In 2019, for instance, the Ninth Circuit gave qualified immunity to Los Angeles police officer Michael Gutierrez who, without warning, shot a 15-year-old boy as he was preparing to make his way to school. The teen's friend was holding a plastic Airsoft gun replica. "Under the circumstances, a rational finder of fact could find that Gutierrez's use of deadly force shocked the conscience and was unconstitutional under the Fourteenth Amendment," the Ninth Circuit wrote. But that wasn't enough. "Because no analogous case existed at the time of the shooting, we hold that the district court erred in denying Gutierrez qualified immunity for this claim."

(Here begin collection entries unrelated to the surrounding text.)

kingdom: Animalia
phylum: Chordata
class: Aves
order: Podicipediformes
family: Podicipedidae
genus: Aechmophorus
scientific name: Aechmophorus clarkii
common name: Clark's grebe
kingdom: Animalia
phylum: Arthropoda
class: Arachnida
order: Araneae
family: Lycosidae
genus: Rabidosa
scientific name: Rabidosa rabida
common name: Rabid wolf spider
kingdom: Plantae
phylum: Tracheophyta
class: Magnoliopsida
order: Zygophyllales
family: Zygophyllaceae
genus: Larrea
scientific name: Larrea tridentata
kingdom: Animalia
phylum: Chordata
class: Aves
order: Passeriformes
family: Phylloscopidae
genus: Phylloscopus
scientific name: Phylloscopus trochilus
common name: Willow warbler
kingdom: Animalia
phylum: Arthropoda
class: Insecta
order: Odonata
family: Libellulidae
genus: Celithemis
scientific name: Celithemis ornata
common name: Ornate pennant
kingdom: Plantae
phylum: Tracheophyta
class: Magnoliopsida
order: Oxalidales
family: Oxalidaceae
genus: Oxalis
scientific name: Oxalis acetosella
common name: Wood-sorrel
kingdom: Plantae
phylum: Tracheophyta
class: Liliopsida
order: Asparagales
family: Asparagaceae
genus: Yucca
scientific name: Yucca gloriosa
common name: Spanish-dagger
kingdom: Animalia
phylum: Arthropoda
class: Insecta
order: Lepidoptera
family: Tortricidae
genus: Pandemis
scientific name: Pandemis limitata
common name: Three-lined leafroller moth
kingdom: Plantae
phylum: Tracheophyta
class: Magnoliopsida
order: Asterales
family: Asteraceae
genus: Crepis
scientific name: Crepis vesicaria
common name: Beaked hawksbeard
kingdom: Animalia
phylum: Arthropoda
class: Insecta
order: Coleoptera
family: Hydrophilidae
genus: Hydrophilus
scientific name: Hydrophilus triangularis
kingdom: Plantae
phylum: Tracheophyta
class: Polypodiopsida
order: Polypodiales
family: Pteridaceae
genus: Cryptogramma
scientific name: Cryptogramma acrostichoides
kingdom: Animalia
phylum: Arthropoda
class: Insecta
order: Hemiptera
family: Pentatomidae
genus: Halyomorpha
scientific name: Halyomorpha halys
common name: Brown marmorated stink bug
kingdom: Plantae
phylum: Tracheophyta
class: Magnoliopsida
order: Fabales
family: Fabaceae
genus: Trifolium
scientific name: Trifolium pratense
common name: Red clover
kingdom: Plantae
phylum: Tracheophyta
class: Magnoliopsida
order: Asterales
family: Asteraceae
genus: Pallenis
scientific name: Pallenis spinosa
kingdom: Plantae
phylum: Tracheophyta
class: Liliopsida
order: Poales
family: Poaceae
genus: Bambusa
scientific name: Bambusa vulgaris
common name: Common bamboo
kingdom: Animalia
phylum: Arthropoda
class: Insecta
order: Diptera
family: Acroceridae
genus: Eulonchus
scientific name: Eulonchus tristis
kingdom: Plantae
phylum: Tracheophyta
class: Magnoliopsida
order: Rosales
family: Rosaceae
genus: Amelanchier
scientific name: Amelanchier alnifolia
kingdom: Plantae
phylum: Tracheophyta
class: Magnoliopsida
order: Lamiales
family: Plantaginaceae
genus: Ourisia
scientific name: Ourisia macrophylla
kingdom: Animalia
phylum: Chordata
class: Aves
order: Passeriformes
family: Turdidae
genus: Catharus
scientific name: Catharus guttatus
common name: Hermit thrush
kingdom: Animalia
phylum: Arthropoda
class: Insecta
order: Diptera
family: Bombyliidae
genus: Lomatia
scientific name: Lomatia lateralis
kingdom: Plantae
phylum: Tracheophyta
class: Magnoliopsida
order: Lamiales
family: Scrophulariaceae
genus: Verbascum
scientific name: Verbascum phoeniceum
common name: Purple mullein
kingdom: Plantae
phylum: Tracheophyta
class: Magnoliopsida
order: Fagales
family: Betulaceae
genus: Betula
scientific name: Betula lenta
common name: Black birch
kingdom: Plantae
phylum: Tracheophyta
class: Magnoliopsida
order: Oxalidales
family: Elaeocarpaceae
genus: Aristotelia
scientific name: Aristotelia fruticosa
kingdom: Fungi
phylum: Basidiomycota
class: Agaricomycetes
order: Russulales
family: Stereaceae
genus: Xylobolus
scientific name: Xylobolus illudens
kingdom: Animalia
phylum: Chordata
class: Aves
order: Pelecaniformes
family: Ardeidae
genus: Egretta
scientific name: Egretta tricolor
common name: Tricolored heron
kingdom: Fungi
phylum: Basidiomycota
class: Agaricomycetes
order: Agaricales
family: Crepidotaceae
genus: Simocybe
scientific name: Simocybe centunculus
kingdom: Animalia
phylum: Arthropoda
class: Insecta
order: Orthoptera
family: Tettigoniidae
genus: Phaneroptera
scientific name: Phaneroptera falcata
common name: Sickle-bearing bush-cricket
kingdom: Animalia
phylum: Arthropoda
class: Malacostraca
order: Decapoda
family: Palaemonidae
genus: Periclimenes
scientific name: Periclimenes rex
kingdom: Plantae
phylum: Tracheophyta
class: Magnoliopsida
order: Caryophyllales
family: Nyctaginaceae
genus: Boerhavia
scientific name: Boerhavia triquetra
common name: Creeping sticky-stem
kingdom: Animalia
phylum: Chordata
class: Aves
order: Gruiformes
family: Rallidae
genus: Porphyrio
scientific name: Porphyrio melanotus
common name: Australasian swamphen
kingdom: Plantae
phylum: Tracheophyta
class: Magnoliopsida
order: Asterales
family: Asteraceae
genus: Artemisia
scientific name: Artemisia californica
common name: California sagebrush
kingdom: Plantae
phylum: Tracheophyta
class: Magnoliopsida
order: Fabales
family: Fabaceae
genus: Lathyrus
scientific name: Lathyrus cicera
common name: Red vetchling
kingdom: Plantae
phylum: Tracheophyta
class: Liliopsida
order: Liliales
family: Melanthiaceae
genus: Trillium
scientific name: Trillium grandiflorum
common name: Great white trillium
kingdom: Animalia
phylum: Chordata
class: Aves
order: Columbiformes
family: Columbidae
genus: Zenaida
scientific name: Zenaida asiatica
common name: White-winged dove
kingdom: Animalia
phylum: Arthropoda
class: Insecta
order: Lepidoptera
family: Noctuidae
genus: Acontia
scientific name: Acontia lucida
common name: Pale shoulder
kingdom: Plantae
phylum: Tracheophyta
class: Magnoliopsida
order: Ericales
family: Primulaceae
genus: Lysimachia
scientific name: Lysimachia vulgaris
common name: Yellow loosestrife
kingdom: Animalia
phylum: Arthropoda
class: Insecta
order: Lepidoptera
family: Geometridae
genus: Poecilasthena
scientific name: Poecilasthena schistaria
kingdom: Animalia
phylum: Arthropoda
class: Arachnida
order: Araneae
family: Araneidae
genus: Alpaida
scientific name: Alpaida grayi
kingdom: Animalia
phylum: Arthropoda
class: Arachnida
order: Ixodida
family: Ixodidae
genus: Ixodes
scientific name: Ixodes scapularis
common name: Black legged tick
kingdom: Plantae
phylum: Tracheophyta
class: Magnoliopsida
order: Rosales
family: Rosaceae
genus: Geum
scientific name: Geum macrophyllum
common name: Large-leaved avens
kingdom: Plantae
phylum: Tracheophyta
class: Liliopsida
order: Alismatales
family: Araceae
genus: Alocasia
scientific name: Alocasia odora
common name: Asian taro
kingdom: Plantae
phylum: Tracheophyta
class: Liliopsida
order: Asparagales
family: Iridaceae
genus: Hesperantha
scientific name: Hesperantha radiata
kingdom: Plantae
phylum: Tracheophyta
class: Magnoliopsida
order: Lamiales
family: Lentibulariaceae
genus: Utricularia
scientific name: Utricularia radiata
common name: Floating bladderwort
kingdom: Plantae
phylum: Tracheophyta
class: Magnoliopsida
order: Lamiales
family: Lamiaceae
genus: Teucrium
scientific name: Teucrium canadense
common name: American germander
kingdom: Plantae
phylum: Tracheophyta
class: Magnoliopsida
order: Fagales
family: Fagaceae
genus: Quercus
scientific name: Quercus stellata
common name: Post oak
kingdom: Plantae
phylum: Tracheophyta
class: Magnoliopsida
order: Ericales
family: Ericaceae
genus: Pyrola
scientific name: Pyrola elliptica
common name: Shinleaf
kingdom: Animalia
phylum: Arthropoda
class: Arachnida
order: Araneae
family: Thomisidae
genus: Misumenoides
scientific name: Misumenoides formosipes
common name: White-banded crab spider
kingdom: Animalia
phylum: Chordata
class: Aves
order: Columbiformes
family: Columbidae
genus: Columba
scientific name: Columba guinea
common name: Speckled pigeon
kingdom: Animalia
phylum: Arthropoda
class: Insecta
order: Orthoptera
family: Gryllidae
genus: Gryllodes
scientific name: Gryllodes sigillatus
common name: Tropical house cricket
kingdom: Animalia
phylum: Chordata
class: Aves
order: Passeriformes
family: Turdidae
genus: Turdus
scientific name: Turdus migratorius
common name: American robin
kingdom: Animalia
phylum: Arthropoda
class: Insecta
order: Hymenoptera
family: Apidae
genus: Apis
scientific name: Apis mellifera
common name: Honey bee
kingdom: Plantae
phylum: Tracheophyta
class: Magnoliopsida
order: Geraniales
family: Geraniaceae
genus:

The same federal court also granted two cops from Fresno, California, qualified immunity after the pair allegedly stole $225,000 while executing a search warrant. The decision followed a similar trajectory: Though the judges agreed the officers' conduct was unquestionably bankrupt, that didn't matter in the context of qualified immunity, leaving the victims little recourse in seeking recompense for their lost assets. "The panel held that although the City Officers ought to have recognized that the alleged theft was morally wrong," they wrote, "they did not have clear notice that it violated the Fourth Amendment."
The latter case was not an excessive force complaint, and thus wouldn't have influenced Reuters' investigation. It's a good reminder that misbehavior in law enforcement involves more than excessive force. And it's an unpleasant confirmation that civil servants are granted qualified immunity in even the most baffling circumstances, no matter what the offense or location.